Saturday, 6 August 2016

When God goes into hiding

Why, O Lord, do you stand far off? Why do you hide yourself in times of trouble? Psalm 10

That great question “Why?”

Jesus asked it on the cross: “My God, my God, why have you forsaken me?” Job asked it as he staggered under an avalanche of personal tragedies: “Why did I not perish at birth, and die as I came from the womb?” (Job 3:11). Habakkuk asked it as he despairingly surveyed the state of the nations: “Why… do you tolerate the treacherous? Why are you silent while the wicked swallow up those more righteous than themselves?” (Habakkuk 1:13).

And I would be very surprised if you have never asked it. Unless you are an out-and-out atheist, adamant that the whole idea of God is nonsense, there are certain to be times when this agonising question forces its way into your mind. Even if that isn’t the case today, I’d hazard a pretty confident guess that there is somebody in your circle who is in just this place.

And even if that is not the case either, can any of us be unaware of – or indifferent to – the plight of millions? The child dying of an incurable disease. The refugees fleeing their bombed city. The innocent victims of a terrible atrocity… Why, Lord, why?
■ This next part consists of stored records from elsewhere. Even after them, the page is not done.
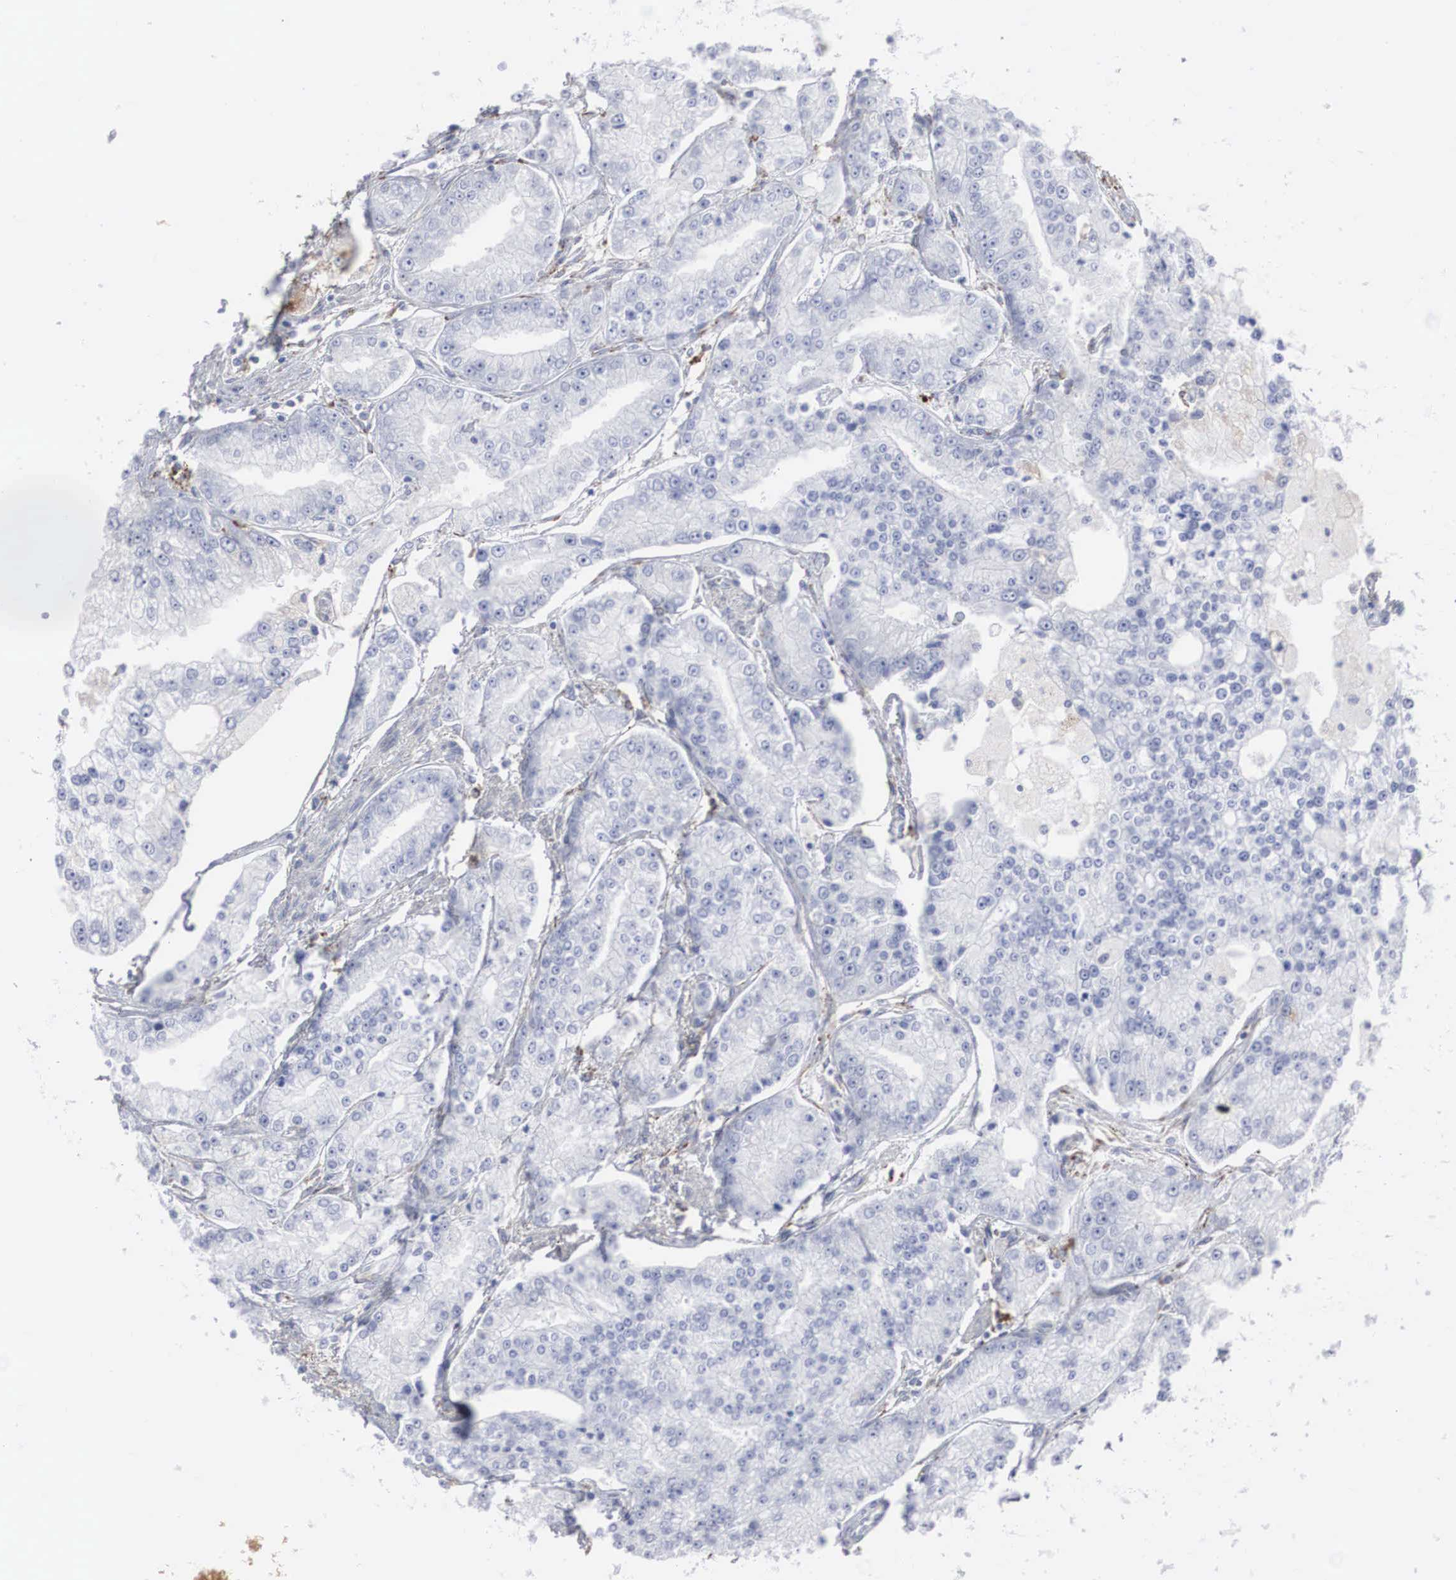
{"staining": {"intensity": "weak", "quantity": "<25%", "location": "cytoplasmic/membranous"}, "tissue": "prostate cancer", "cell_type": "Tumor cells", "image_type": "cancer", "snomed": [{"axis": "morphology", "description": "Adenocarcinoma, Medium grade"}, {"axis": "topography", "description": "Prostate"}], "caption": "DAB immunohistochemical staining of medium-grade adenocarcinoma (prostate) shows no significant staining in tumor cells.", "gene": "LGALS3BP", "patient": {"sex": "male", "age": 72}}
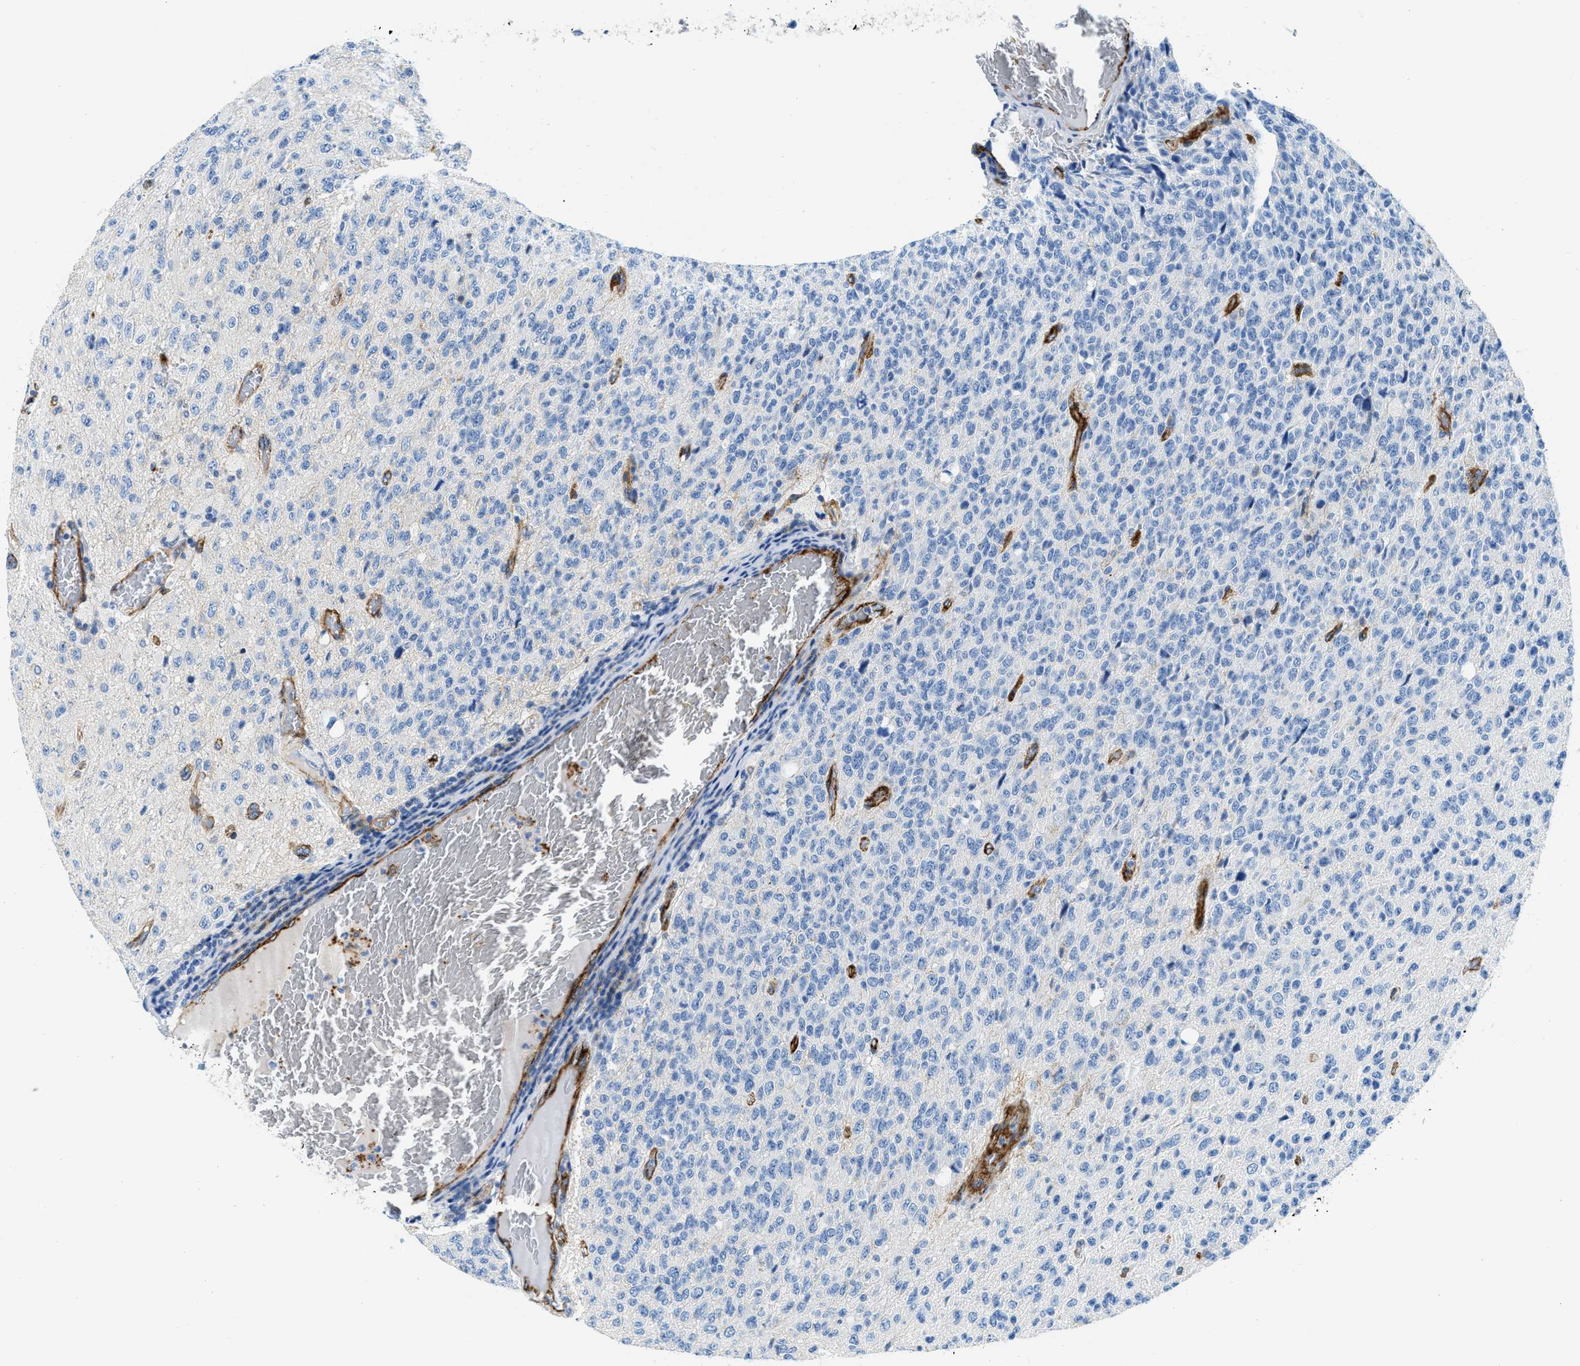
{"staining": {"intensity": "negative", "quantity": "none", "location": "none"}, "tissue": "glioma", "cell_type": "Tumor cells", "image_type": "cancer", "snomed": [{"axis": "morphology", "description": "Glioma, malignant, High grade"}, {"axis": "topography", "description": "pancreas cauda"}], "caption": "This is an immunohistochemistry (IHC) image of glioma. There is no expression in tumor cells.", "gene": "CUTA", "patient": {"sex": "male", "age": 60}}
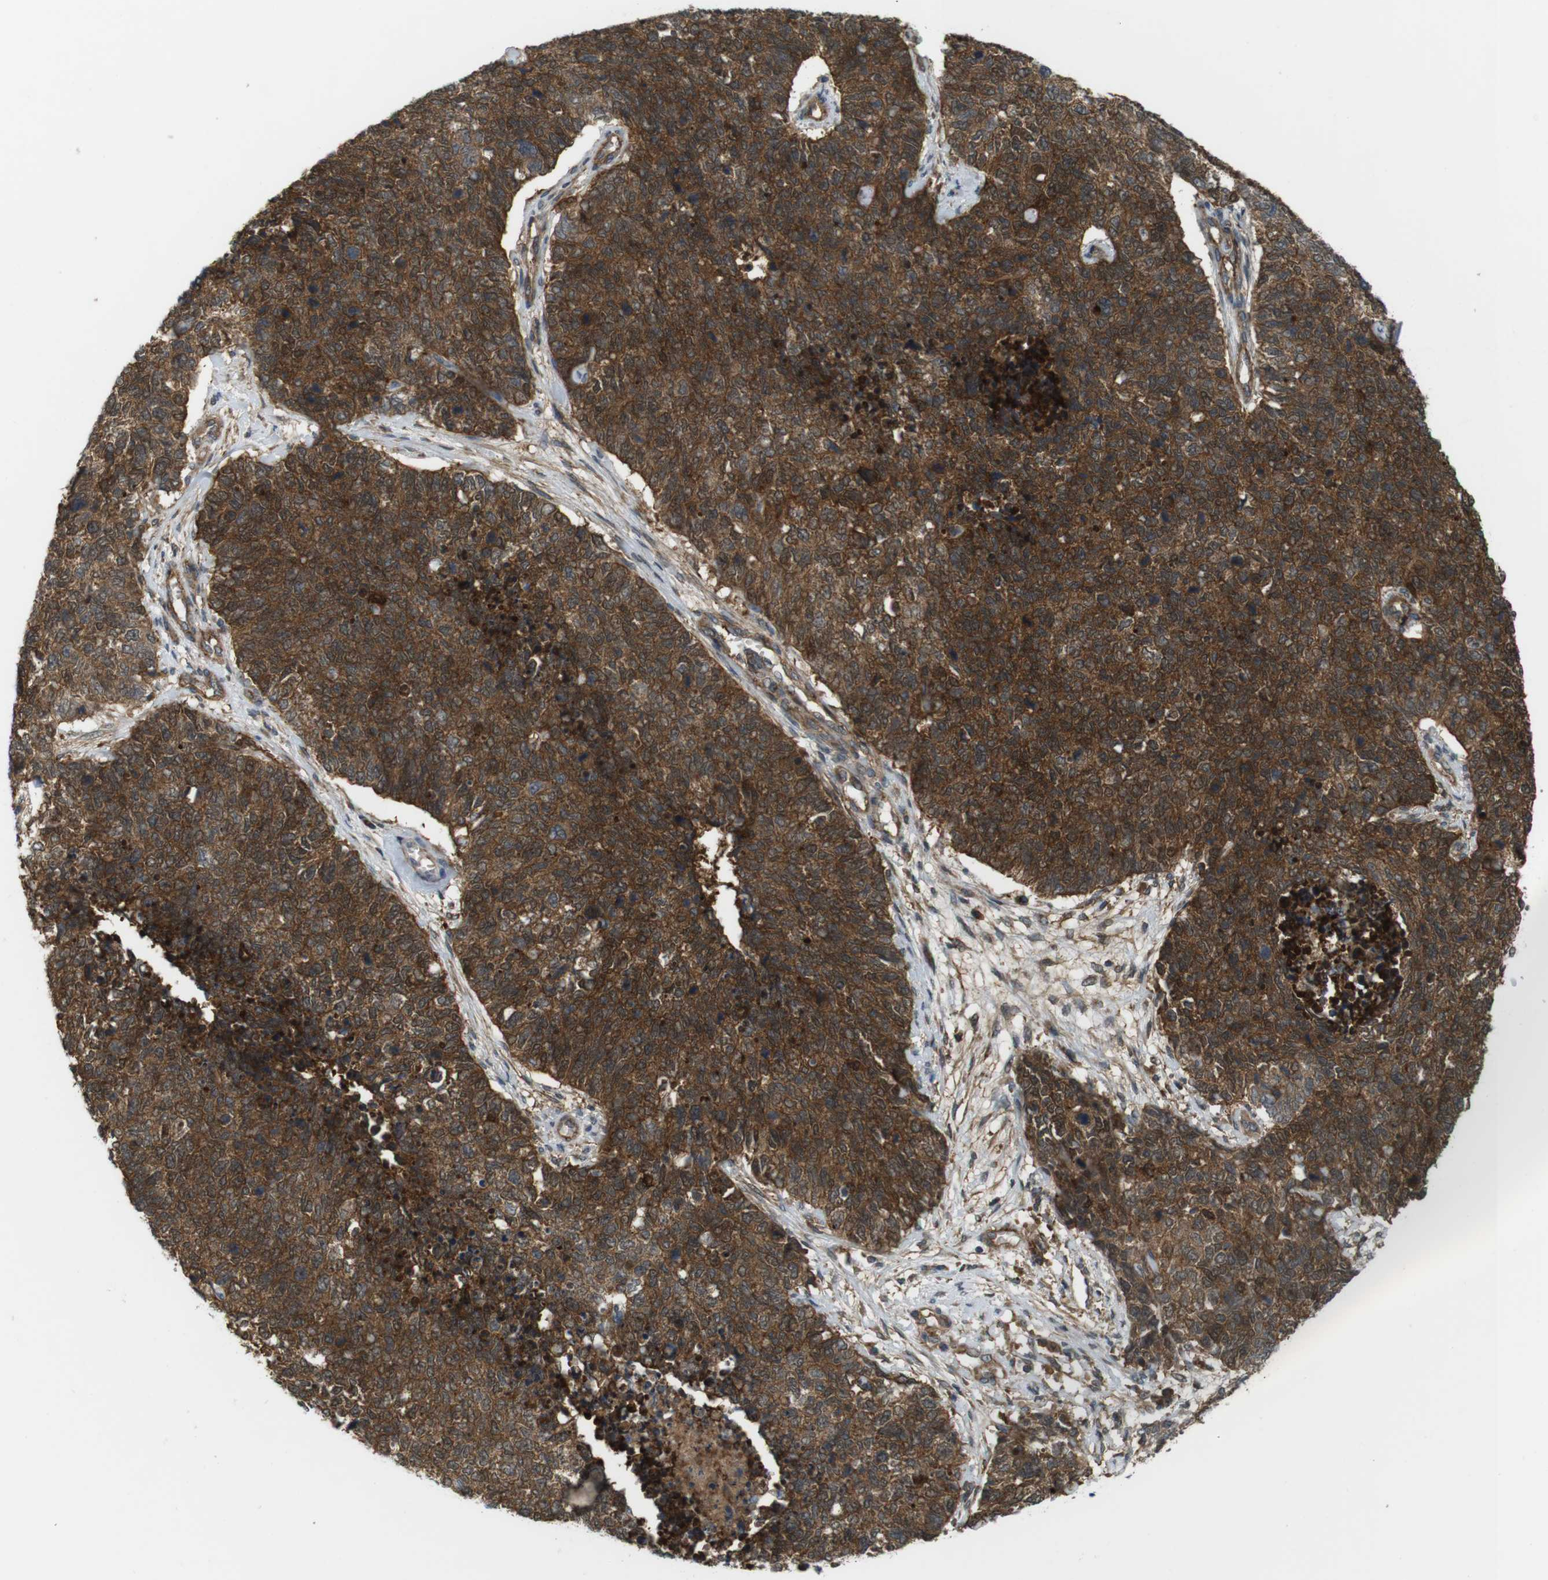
{"staining": {"intensity": "strong", "quantity": ">75%", "location": "cytoplasmic/membranous,nuclear"}, "tissue": "cervical cancer", "cell_type": "Tumor cells", "image_type": "cancer", "snomed": [{"axis": "morphology", "description": "Squamous cell carcinoma, NOS"}, {"axis": "topography", "description": "Cervix"}], "caption": "Cervical squamous cell carcinoma was stained to show a protein in brown. There is high levels of strong cytoplasmic/membranous and nuclear positivity in approximately >75% of tumor cells.", "gene": "DDAH2", "patient": {"sex": "female", "age": 63}}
It’s years now since I read CS Lewis’s “A Grief Observed”, the memoir he wrote following the death of his wife Joy. A man who had written so much to explain the Christian faith and to make sense of mysteries like prayer and pain – here he was, floundering, angry, lonely and bewildered, in an ocean of misery. What sticks with me is that question, almost an accusation: why is it that when you need God most he just isn’t there?

Well, the Bible never gives us a fully satisfying answer, and nobody in the twenty centuries of Christian history since has succeeded in doing so either. So what hope is there that I can say anything helpful? Not a lot! But here goes.

Some things are, I hope, obvious.

First, no platitudes!

My dictionary defines a platitude as “a flat, dull or commonplace remark or statement; especially one uttered with an air of importance”. We Christians can sometimes be guilty of trotting out truths (yes, no-one’s saying a platitude can’t be true) in such a way that they come across as just empty words. Even the great truth of Romans 8:28, for example (“…in all things God works for the good of those who love him…”), can seem like so much self-righteous verbiage.

Wasn’t this the problem with Job’s “comforters”? Much of what they said was quite correct, no problem. But it didn’t connect with the state Job was in – it didn’t, as the saying goes, scratch where he itched. The Bible encourages us to be brutally honest in expressing our doubts, even our feelings of anger at God. He understands. His shoulders are big enough to take it.

Second, no judging!

There’s a strand of religious thinking that assumes that if something terrible is happening to you, it must be somebody’s fault. “Who sinned, this man or his parents, that he was born blind?” ask Jesus’s disciples (John 9:2). To which Jesus replies straight away, “Neither…”.

If someone is living in the world of Psalm 10:1, the last thing they need is a great load of guilt dumped on their shoulders. Certainly, if there is wilful, unconfessed sin in our lives, we must expect to feel the absence of God. But that isn’t what Psalm 10, or those other passages I’ve quoted, is talking about.

The greatest truth of all in this whole question is one that needs to be demonstrated in action rather than put into words. It is that God in fact hasn’t gone away, but is only “hiding himself” for a time. He will ultimately act on behalf of his own. And that is the point when understanding of his purpose will be given: “we’ll understand it better by and by”, as the old song puts it.

I was reading the story of Joseph in Genesis just this morning. I’ve got to the part where he is sitting wretched in prison, the victim of cruelty and malice. But, of course, I know what he at that point doesn’t know – how the story ends. The sunshine of God’s love will shine on him again, and he will be vindicated.

And that’s how it is for all of us. The fact is this: if the gospel is true, then every Christian’s story has a happy ending. Jesus himself is the supreme example. Yes, the man who cried out “My God, why have you forsaken me?” was raised from death and rules now as lord of all creation.

But wait a minute… haven’t I just done what I said earlier we shouldn’t do? Haven’t I just trotted out great truths and turned them into platitudes? Well, perhaps.

So let’s suggest some action – and I hope it doesn’t sound irreverent. If somebody is living in Psalm 10:1, then it’s your job and mine to stand in for the God who is absent. 

Simply by being there for them, and with them, they can know that the hidden God is there after all, and will bring them through.

And if it should be you that is living in Psalm 10:1… may there be those also who will do this beautiful thing for you.

O God, please make yourself known, please come out of hiding, for those who are in despair at this moment. Amen.